Text segment:
▬▬▬▬▬▬▬▬▬▬

The front page has "PC-DOS 1.0 NO DATE/TIME FUNCTIONS" written in pencil. While labelled as "PC-DOS 1.0", it's 86-DOS with no modifications for the IBM PC. The terms "QDOS", "86-DOS", "PC-DOS" and "MS-DOS" were all used interchangeably in 1981.

At the end of this bundle, there is a header page for COMAND.DIF, created and printed on the same day as 86DOS.ASM. It's presumably a diff of the PC-DOS 1.00 command interpreter at that point of development, against the 86-DOS 1.00 command interpreter, but nobody knows for sure. Note that it's COMAND.DIF with only one "M", this is due to the TOPS-10 6.3 filename limit.

Bundle 5

Bundle 5 is the assembly listing of a work-in-progress version of the SCP 8086 assembler, version 2.40, printed from 86-DOS with a daisy-wheel printer. It identifies itself as version 2.31, however it has an incomplete 2.40 entry in the changelog - "Add 8087 mnemonics", dated 1981/08/23. The 8087 support is incomplete - several entries in the 8086 mnemonic table are placeholders.

The assembler itself also has some serious bugs, one severe enough to render it completely unusable - with a fix for it written on page 21 in pencil. There are a few other minor annotations distributed throughout the pages.

Bundle 6

Bundle 6 is the assembly listing of SCP 8086 assembler version 2.43, printed from MS-DOS with a dot-matrix printer. The changelog says it's from 1983/01/05, with 1983 mistyped as 1982 (fixed in the next version).

Bundle 7

This bundle contains another copy of CHKDSK.A86, dated 1981/06/15 and printed the next day, by user ROS BASIC using the TOPS-10 spooler. Like the CHKDSK.A86 from bundle 3, this is also the source code for the PC-DOS CHKDSK utility, but a month older.

Bundle 8

This bundle has 86DOS.DIF, a diff generated by FILCOM dated 1981/06/16 and printed the same day, by user ROS BASIC using the TOPS-10 spooler. The diff is between a snapshot of the PC-DOS 1.00 kernel from 1981/06/16 and the 86-DOS 1.00 kernel, and can be applied to the 86-DOS 1.00 kernel from bundle 4 to restore the 1981/06/16 kernel source code.

Bundle 9

This bundle has the build logs and listings of the Microsoft BASIC-86 Compiler runtime library, LIBLST.LOG and BASLIB.PRT. They were both created on 1981/11/13 and printed the same day by user BASLIB-86. As Tim said, this BASIC library was his area of responsibility at Microsoft during that time. The runtime was written in pure 8086 assembly, and assembled using MACRO-86 running under TOPS-10.

▬▬▬▬▬▬▬▬▬▬

Data shown:
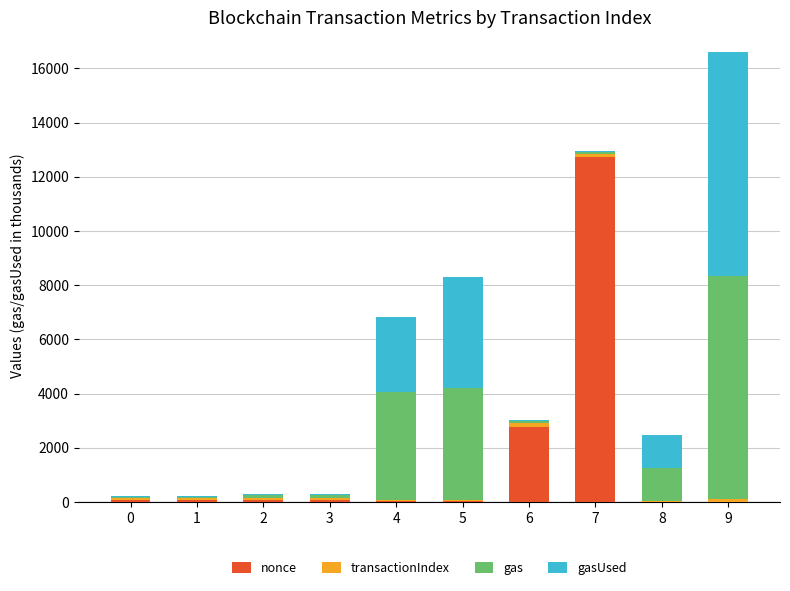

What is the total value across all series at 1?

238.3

▬▬▬▬▬▬▬▬▬▬

Task set:
(a) Could you transcribe the bundle notes from "Bundle 6 is" to "kernel source code."?
(b) According to the bundle notes, why is the name COMAND.DIF spelled with only one "M"? Answer in one to three sentences.

Set of answers:
(a)
Bundle 6 is the assembly listing of SCP 8086 assembler version 2.43, printed from MS-DOS with a dot-matrix printer. The changelog says it's from 1983/01/05, with 1983 mistyped as 1982 (fixed in the next version).

Bundle 7

This bundle contains another copy of CHKDSK.A86, dated 1981/06/15 and printed the next day, by user ROS BASIC using the TOPS-10 spooler. Like the CHKDSK.A86 from bundle 3, this is also the source code for the PC-DOS CHKDSK utility, but a month older.

Bundle 8

This bundle has 86DOS.DIF, a diff generated by FILCOM dated 1981/06/16 and printed the same day, by user ROS BASIC using the TOPS-10 spooler. The diff is between a snapshot of the PC-DOS 1.00 kernel from 1981/06/16 and the 86-DOS 1.00 kernel, and can be applied to the 86-DOS 1.00 kernel from bundle 4 to restore the 1981/06/16 kernel source code.

(b) It has only one "M" because of the TOPS-10 6.3 filename limit.